Where I have a problem is the transition from theory to reality. A clock signal in a DAC is a square wave. It has two states - high and low. The device that generates those two states only generates those two DC levels. There is rise/fall time as switching is not infinitely fast, but each goal of each output state is DC. So you are now telling me that it is actually outputting summed sine waves?

 

[sanderx]

Quote:

Originally Posted by cobaltmute /img/forum/go_quote.gif Okay. I get that a square wave can be theoretically decomposed to a series of sine waves. No issue for me there. I do understand the additive nature. Where I have a problem is the transition from theory to reality. A clock signal in a DAC is a square wave. It has two states - high and low. The device that generates those two states only generates those two DC levels. There is rise/fall time as switching is not infinitely fast, but each goal of each output state is DC. So you are now telling me that it is actually outputting summed sine waves?

Outputing more than one level of "dc" really means outputing ac - as soon as the "signal" varies over time, you have ac. Look at it this way - batteries only seem to output dc, what they really output is ac with frequency on the order of microherzes to nanohertzes depending current draw. Because the voltage gradualy changes. never mind that they (be design) usually never complete a single cycle

In comparison, your dac clock changes the voltage many millions of time per second and hence outputs very high frequency ac.

 

[cobaltmute]

Quote:

Originally Posted by sanderx /img/forum/go_quote.gif Outputing more than one level of "dc" really means outputing ac - as soon as the "signal" varies over time, you have ac.

Ok that I can get.

So let's take at 1Hz square wave that goes from 0V to 1V. For ~0.5 seconds, it will be outputting 1V DC. In reality, there will be a brief rise and fall time around the 1V state. Taken over time this will then be an AC signal modeled by that formula.

Now let's take a look at that effect on a driver. To my understanding, DC is bad for drivers as it tends to heat voice coils. The issue is that when the voice coils gets too hot, the glue holding the coil wires in place melts and wires can short.
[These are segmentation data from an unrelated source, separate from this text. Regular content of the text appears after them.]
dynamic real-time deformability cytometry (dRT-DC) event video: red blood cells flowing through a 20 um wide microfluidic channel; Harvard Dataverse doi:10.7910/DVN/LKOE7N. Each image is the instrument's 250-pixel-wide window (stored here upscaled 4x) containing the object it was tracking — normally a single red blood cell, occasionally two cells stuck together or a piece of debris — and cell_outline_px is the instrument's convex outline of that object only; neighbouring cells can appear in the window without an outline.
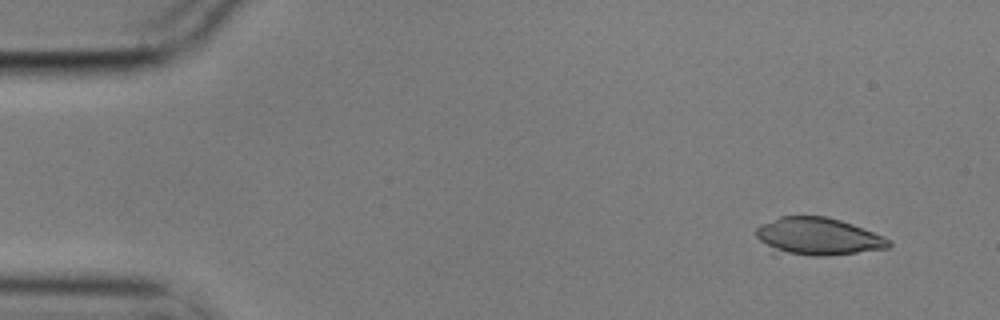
{"species": "common noctule bat (a hibernating species)", "species_latin": "Nyctalus noctula", "temperature_condition": "cold", "stored_images_in_passage": 3, "camera_frame_rate_fps": 3000, "um_per_image_px": 0.085, "animal": {"sex": "male", "body_mass_g": 17.9}, "frame": {"image": 1, "passage_image": 1, "time_ms": 0.0, "image_size_px": [1000, 320], "cell_outline_px": [[892, 244], [888, 248], [828, 256], [776, 256], [756, 236], [756, 228], [760, 224], [780, 216], [824, 216], [840, 220], [852, 224], [884, 236], [892, 240]], "centroid_in_image_um": [69.47, 20.13], "position_along_channel_um": 15.5, "area_um2": 29.71}}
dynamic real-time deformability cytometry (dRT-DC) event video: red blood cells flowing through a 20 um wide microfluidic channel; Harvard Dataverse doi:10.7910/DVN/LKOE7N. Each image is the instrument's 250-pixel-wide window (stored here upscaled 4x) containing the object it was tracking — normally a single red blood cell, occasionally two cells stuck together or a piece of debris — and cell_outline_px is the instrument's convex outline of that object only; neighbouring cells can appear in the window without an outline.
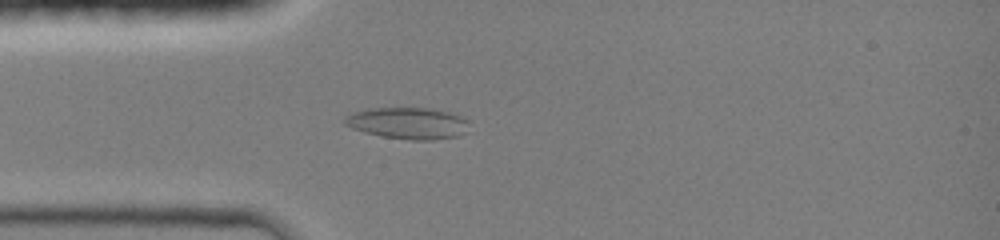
{"species": "common noctule bat (a hibernating species)", "species_latin": "Nyctalus noctula", "temperature_condition": "room temperature", "stored_images_in_passage": 38, "camera_frame_rate_fps": 3000, "um_per_image_px": 0.085, "animal": {"sex": "female", "body_mass_g": 19.0, "forearm_length_mm": 51.5}, "frame": {"image": 1, "passage_image": 8, "time_ms": 2.333, "image_size_px": [1000, 240], "cell_outline_px": [[468, 120], [464, 132], [460, 136], [432, 140], [412, 140], [380, 136], [364, 132], [352, 128], [344, 124], [344, 116], [352, 112], [368, 108], [432, 108], [448, 112], [460, 116]], "centroid_in_image_um": [34.63, 10.47], "position_along_channel_um": 50.4, "area_um2": 22.95}}
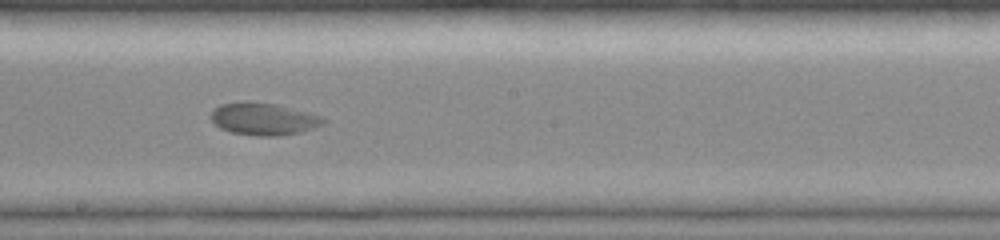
{"frame": {"image": 2, "passage_image": 21, "time_ms": 6.667, "image_size_px": [1000, 240], "cell_outline_px": [[328, 120], [324, 124], [300, 132], [276, 136], [256, 136], [232, 132], [220, 128], [212, 120], [212, 112], [220, 104], [244, 100], [248, 100], [276, 104], [308, 112], [320, 116]], "centroid_in_image_um": [22.41, 10.09], "position_along_channel_um": 225.8, "area_um2": 21.15}}
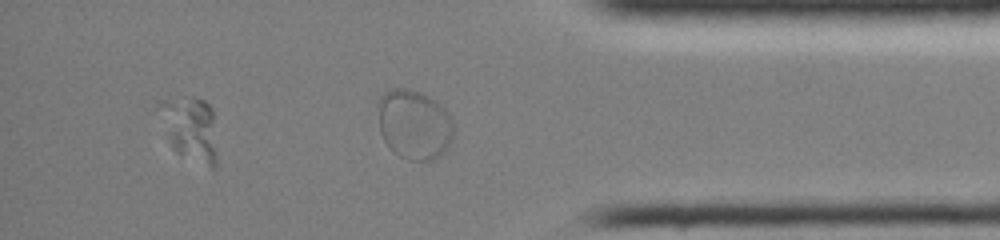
{"frame": {"image": 3, "passage_image": 34, "time_ms": 11.0, "image_size_px": [1000, 240], "cell_outline_px": [[216, 168], [212, 168], [176, 152], [172, 148], [168, 132], [184, 104], [192, 96], [204, 100], [212, 108], [216, 152]], "centroid_in_image_um": [16.57, 11.27], "position_along_channel_um": 418.6, "area_um2": 17.17}}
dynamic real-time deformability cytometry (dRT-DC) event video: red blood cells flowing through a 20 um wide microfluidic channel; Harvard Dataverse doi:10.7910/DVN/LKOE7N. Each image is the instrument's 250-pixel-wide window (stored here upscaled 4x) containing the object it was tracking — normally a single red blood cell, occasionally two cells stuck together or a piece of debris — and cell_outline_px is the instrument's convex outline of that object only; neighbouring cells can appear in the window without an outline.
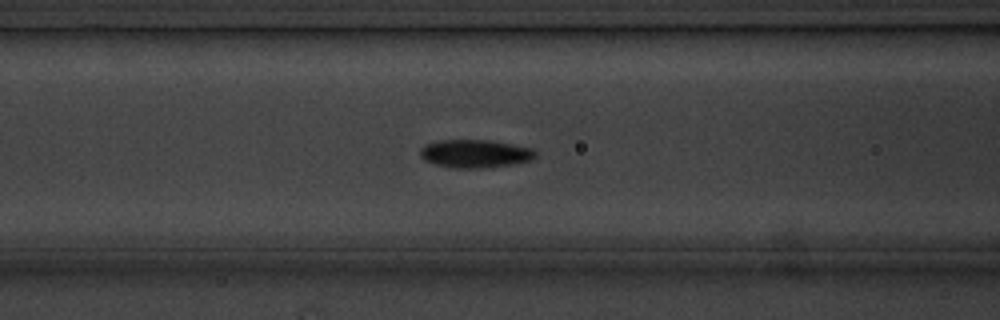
{"species": "common noctule bat (a hibernating species)", "species_latin": "Nyctalus noctula", "temperature_condition": "cold", "stored_images_in_passage": 49, "camera_frame_rate_fps": 3000, "um_per_image_px": 0.085, "animal": {"sex": "male", "body_mass_g": 20.1, "forearm_length_mm": 53.5}, "frame": {"image": 1, "passage_image": 22, "time_ms": 7.0, "image_size_px": [1000, 320], "cell_outline_px": [[536, 156], [532, 160], [512, 164], [480, 168], [456, 168], [436, 164], [424, 160], [420, 156], [420, 148], [424, 144], [440, 140], [488, 140], [532, 148], [536, 152]], "centroid_in_image_um": [40.36, 13.05], "position_along_channel_um": 126.2, "area_um2": 18.79}, "authors_computed_cell_mechanics": {"area_um2": 17.9758, "velocity_mm_per_s": 3.5298, "shape_relaxation_time_tau1_ms": 2.0392, "shape_relaxation_time_tau2_ms": null, "deformation_change_tau1": 0.0967, "deformation_change_tau2": null}}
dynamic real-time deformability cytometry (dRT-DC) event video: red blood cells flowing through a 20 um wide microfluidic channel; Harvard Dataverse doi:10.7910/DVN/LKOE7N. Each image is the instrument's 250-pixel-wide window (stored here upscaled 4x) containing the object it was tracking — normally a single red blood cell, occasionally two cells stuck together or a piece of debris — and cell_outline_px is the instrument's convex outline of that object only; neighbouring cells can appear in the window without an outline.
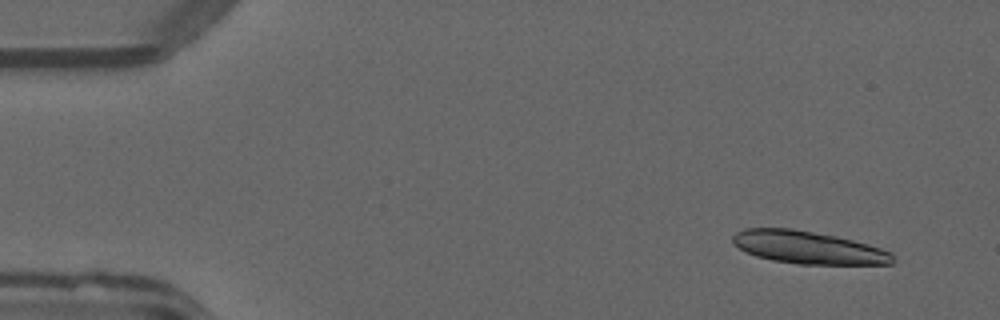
{"species": "common noctule bat (a hibernating species)", "species_latin": "Nyctalus noctula", "temperature_condition": "warm", "stored_images_in_passage": 51, "camera_frame_rate_fps": 3000, "um_per_image_px": 0.085, "animal": {"sex": "male", "forearm_length_mm": 52.5}, "frame": {"image": 1, "passage_image": 4, "time_ms": 1.0, "image_size_px": [1000, 320], "cell_outline_px": [[892, 264], [800, 264], [772, 260], [756, 256], [740, 248], [732, 240], [732, 236], [736, 232], [744, 228], [792, 228], [836, 236], [868, 244], [892, 252]], "centroid_in_image_um": [68.68, 21.03], "position_along_channel_um": 16.3, "area_um2": 30.17}}
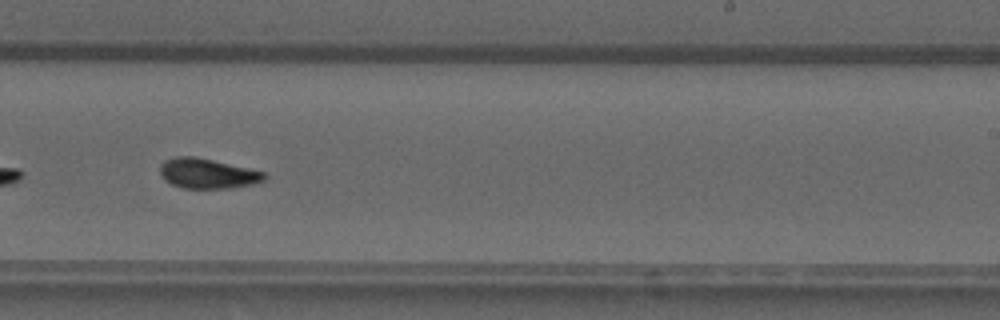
{"frame": {"image": 2, "passage_image": 32, "time_ms": 10.333, "image_size_px": [1000, 320], "cell_outline_px": [[268, 176], [264, 180], [252, 184], [228, 188], [184, 188], [172, 184], [164, 180], [160, 172], [160, 164], [164, 160], [176, 156], [196, 156], [264, 172]], "centroid_in_image_um": [17.6, 14.74], "position_along_channel_um": 271.4, "area_um2": 18.15}}
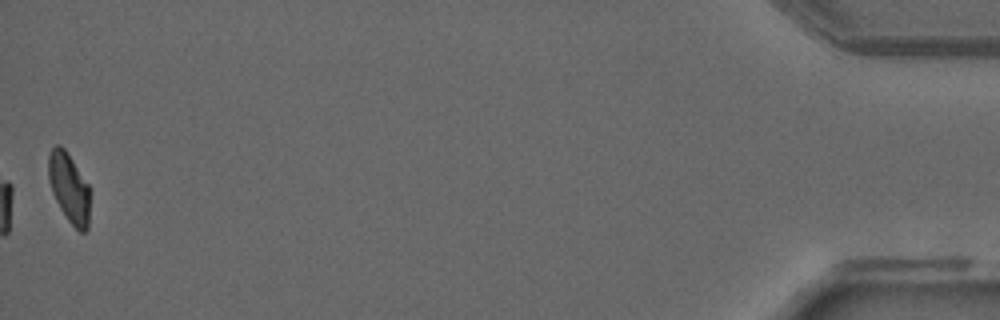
{"frame": {"image": 3, "passage_image": 51, "time_ms": 16.667, "image_size_px": [1000, 320], "cell_outline_px": [[88, 228], [84, 232], [80, 232], [68, 220], [60, 208], [52, 192], [48, 180], [48, 156], [52, 148], [56, 144], [60, 144], [64, 148], [88, 184]], "centroid_in_image_um": [5.84, 15.94], "position_along_channel_um": 429.4, "area_um2": 16.47}, "authors_computed_cell_mechanics": {"area_um2": 18.1492, "velocity_mm_per_s": 4.0265, "shape_relaxation_time_tau1_ms": 5.117, "shape_relaxation_time_tau2_ms": 3.0948, "deformation_change_tau1": 0.1671, "deformation_change_tau2": 0.0749}}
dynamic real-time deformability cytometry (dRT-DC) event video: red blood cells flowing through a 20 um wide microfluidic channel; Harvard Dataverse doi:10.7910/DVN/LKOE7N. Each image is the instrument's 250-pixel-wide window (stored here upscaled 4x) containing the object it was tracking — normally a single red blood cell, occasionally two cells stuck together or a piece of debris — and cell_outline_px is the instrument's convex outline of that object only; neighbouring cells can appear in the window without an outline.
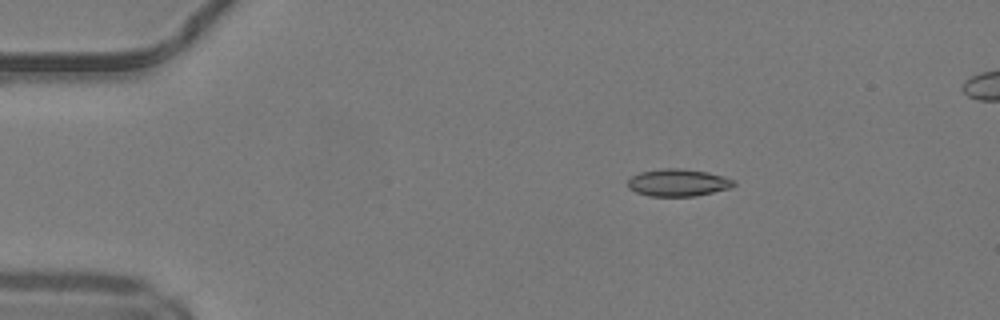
{"species": "common noctule bat (a hibernating species)", "species_latin": "Nyctalus noctula", "temperature_condition": "warm", "stored_images_in_passage": 42, "camera_frame_rate_fps": 3000, "um_per_image_px": 0.085, "animal": {"sex": "male", "body_mass_g": 19.2, "forearm_length_mm": 51.8}, "frame": {"image": 1, "passage_image": 1, "time_ms": 0.0, "image_size_px": [1000, 320], "cell_outline_px": [[736, 184], [728, 188], [712, 192], [692, 196], [648, 196], [636, 192], [628, 188], [628, 180], [632, 176], [640, 172], [664, 168], [680, 168], [708, 172], [732, 180]], "centroid_in_image_um": [57.57, 15.52], "position_along_channel_um": 27.4, "area_um2": 16.59}}
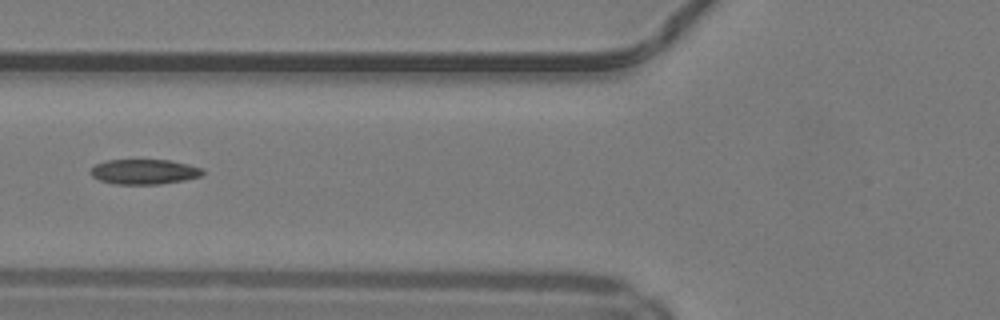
{"frame": {"image": 2, "passage_image": 12, "time_ms": 3.667, "image_size_px": [1000, 320], "cell_outline_px": [[204, 172], [200, 176], [184, 180], [160, 184], [116, 184], [100, 180], [92, 176], [88, 172], [96, 164], [108, 160], [168, 160], [188, 164], [204, 168]], "centroid_in_image_um": [12.26, 14.6], "position_along_channel_um": 113.5, "area_um2": 16.3}}
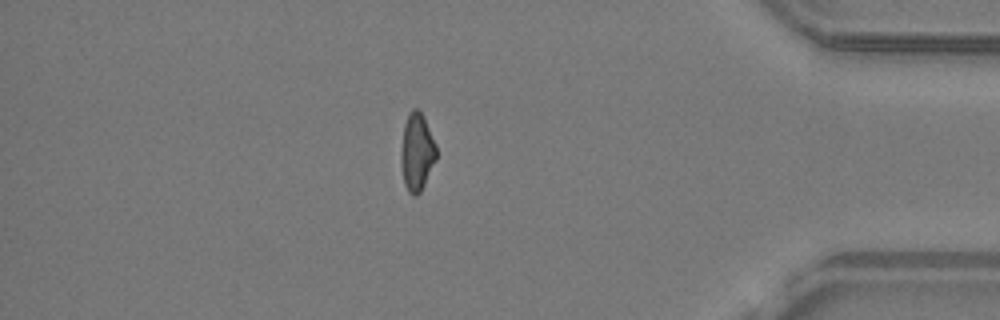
{"frame": {"image": 3, "passage_image": 35, "time_ms": 11.333, "image_size_px": [1000, 320], "cell_outline_px": [[436, 160], [420, 192], [416, 196], [412, 196], [408, 192], [404, 184], [400, 160], [400, 152], [404, 124], [408, 112], [412, 108], [416, 108], [424, 116], [436, 144]], "centroid_in_image_um": [35.42, 12.91], "position_along_channel_um": 399.8, "area_um2": 16.18}}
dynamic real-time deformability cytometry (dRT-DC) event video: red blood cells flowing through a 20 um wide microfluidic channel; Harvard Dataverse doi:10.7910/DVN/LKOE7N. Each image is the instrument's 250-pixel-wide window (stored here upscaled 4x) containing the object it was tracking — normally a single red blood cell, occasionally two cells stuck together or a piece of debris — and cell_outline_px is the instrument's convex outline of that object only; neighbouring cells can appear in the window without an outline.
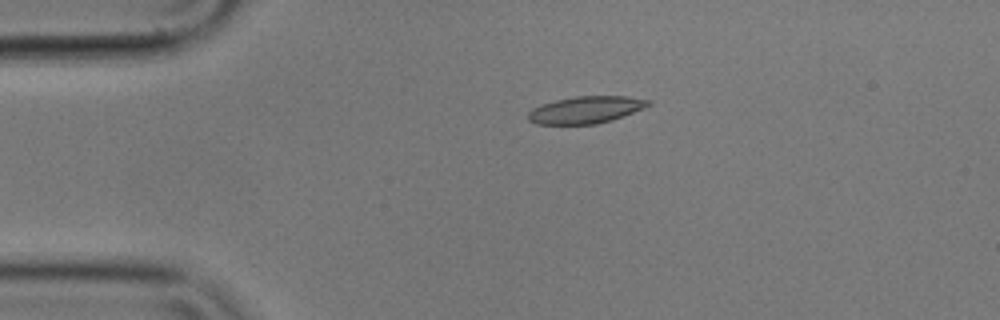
{"species": "common noctule bat (a hibernating species)", "species_latin": "Nyctalus noctula", "temperature_condition": "cold", "stored_images_in_passage": 2, "camera_frame_rate_fps": 3000, "um_per_image_px": 0.085, "animal": {"sex": "male", "body_mass_g": 17.9}, "frame": {"image": 1, "passage_image": 1, "time_ms": 0.0, "image_size_px": [1000, 320], "cell_outline_px": [[652, 104], [644, 108], [624, 116], [612, 120], [596, 124], [536, 124], [528, 120], [528, 112], [532, 108], [556, 100], [576, 96], [628, 96], [652, 100]], "centroid_in_image_um": [49.83, 9.33], "position_along_channel_um": 35.2, "area_um2": 19.02}}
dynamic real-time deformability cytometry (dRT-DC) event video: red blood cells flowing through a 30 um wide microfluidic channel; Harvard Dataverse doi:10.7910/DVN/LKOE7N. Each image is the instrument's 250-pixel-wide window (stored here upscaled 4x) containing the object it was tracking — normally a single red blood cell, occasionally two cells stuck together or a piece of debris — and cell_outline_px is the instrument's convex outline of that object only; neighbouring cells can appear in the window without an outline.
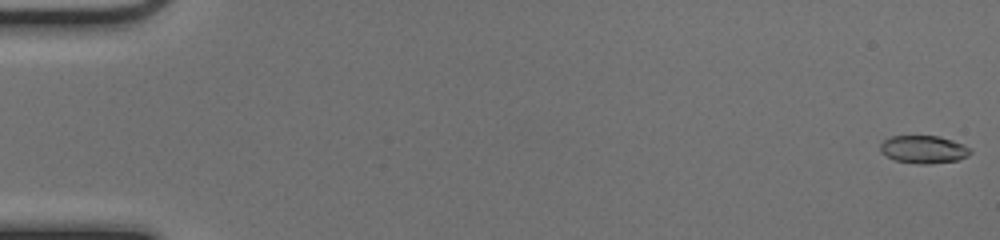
{"species": "common noctule bat (a hibernating species)", "species_latin": "Nyctalus noctula", "temperature_condition": "cold", "stored_images_in_passage": 52, "camera_frame_rate_fps": 3000, "um_per_image_px": 0.085, "animal": {"sex": "female", "body_mass_g": 17.0, "forearm_length_mm": 48.0}, "frame": {"image": 1, "passage_image": 1, "time_ms": 0.0, "image_size_px": [1000, 240], "cell_outline_px": [[972, 152], [968, 156], [960, 160], [928, 164], [920, 164], [896, 160], [880, 152], [880, 144], [884, 140], [892, 136], [940, 136], [952, 140], [972, 148]], "centroid_in_image_um": [78.55, 12.7], "position_along_channel_um": 6.5, "area_um2": 14.62}}
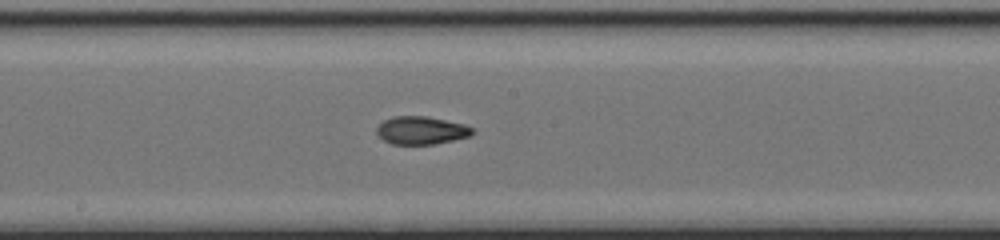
{"frame": {"image": 2, "passage_image": 29, "time_ms": 9.333, "image_size_px": [1000, 240], "cell_outline_px": [[476, 132], [472, 136], [432, 144], [392, 144], [384, 140], [376, 132], [376, 128], [384, 120], [392, 116], [428, 116], [464, 124], [472, 128]], "centroid_in_image_um": [35.83, 11.07], "position_along_channel_um": 212.4, "area_um2": 15.61}}
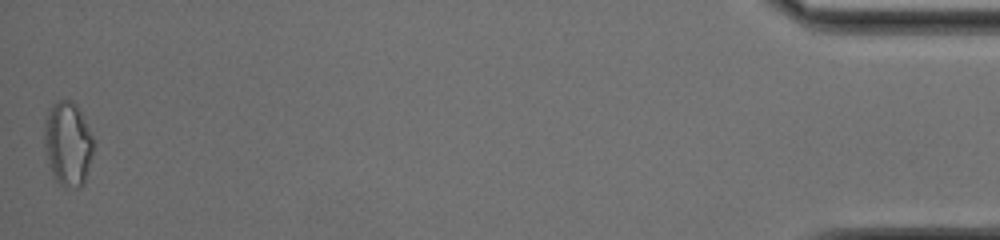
{"frame": {"image": 3, "passage_image": 52, "time_ms": 17.0, "image_size_px": [1000, 240], "cell_outline_px": [[92, 152], [84, 184], [80, 188], [76, 188], [60, 184], [52, 176], [44, 148], [44, 120], [48, 108], [56, 100], [72, 100], [76, 104], [92, 136]], "centroid_in_image_um": [5.72, 12.2], "position_along_channel_um": 429.5, "area_um2": 24.1}, "authors_computed_cell_mechanics": {"area_um2": 15.6349, "velocity_mm_per_s": 4.0542, "shape_relaxation_time_tau1_ms": 8.8975, "shape_relaxation_time_tau2_ms": 2.1715, "deformation_change_tau1": 0.2345, "deformation_change_tau2": 0.0507}}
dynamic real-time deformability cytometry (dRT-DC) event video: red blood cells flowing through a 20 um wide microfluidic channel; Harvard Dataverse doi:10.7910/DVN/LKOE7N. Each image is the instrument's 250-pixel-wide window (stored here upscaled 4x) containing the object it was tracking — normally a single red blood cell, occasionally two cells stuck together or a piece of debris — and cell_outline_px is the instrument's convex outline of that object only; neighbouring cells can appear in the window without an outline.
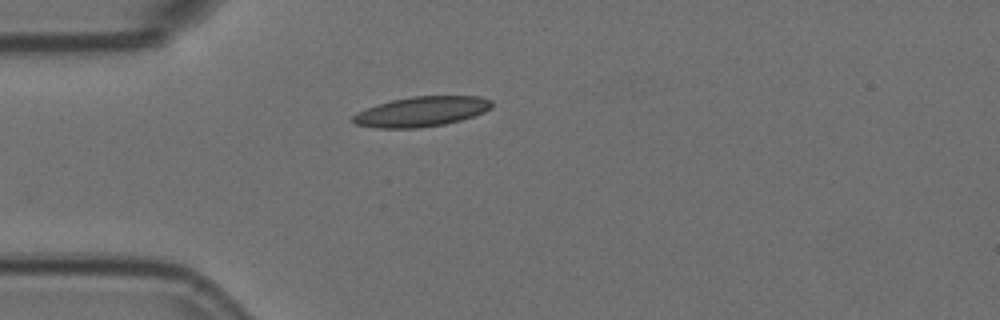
{"species": "Egyptian fruit bat (a non-hibernating species)", "species_latin": "Rousettus aegyptiacus", "temperature_condition": "room temperature", "stored_images_in_passage": 2, "camera_frame_rate_fps": 3000, "um_per_image_px": 0.085, "animal": {"sex": "female"}, "frame": {"image": 1, "passage_image": 2, "time_ms": 0.333, "image_size_px": [1000, 320], "cell_outline_px": [[492, 108], [484, 112], [460, 120], [444, 124], [420, 128], [376, 128], [356, 124], [352, 120], [352, 116], [356, 112], [376, 104], [392, 100], [412, 96], [480, 96], [492, 100]], "centroid_in_image_um": [35.81, 9.48], "position_along_channel_um": 49.2, "area_um2": 24.33}}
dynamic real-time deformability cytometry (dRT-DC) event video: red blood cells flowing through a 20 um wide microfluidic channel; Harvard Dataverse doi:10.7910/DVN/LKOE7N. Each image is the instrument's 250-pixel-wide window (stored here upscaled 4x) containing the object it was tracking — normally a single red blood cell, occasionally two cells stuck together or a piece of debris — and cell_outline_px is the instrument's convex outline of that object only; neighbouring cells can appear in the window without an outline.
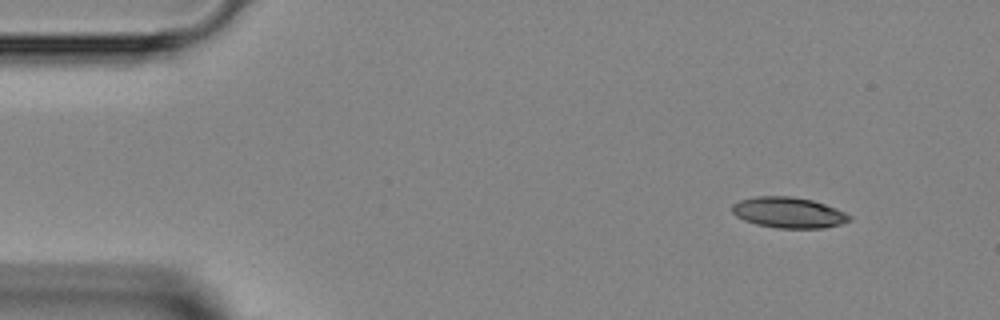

So during the "on" state of the square wave, we are applying DC to the voice-coil. This generates heat and a rise in temperature of the coil. We then transition to the off state. This provides a cooling period and therefore decrease in temperature for the coil. If the amount of heat generated during the on period is greater than the amount of heat dissipated during the off period, we end up with a situation on a long enough term that will be an issue as the eventual thermal rise will cause the aforementioned voice coil issues.

Of course the amount of the heating effect is dependent on voice coil design as well as the amplitude, frequency and duty cycle of the square wave. Speakers designed to handle low frequencies tend to have more robust voice coils. (e.g. car subwoofers) than those designed to handle high frequencies (i.e. tweeters). In fact, the heating effect is why they put cooling fluid into tweeters.

So a square wave can damage a speaker. It does need to have a certain set of characteristics to do so however. In fact isn't that what a clipped signal is - a square wave with a really "bad" rise and fall time?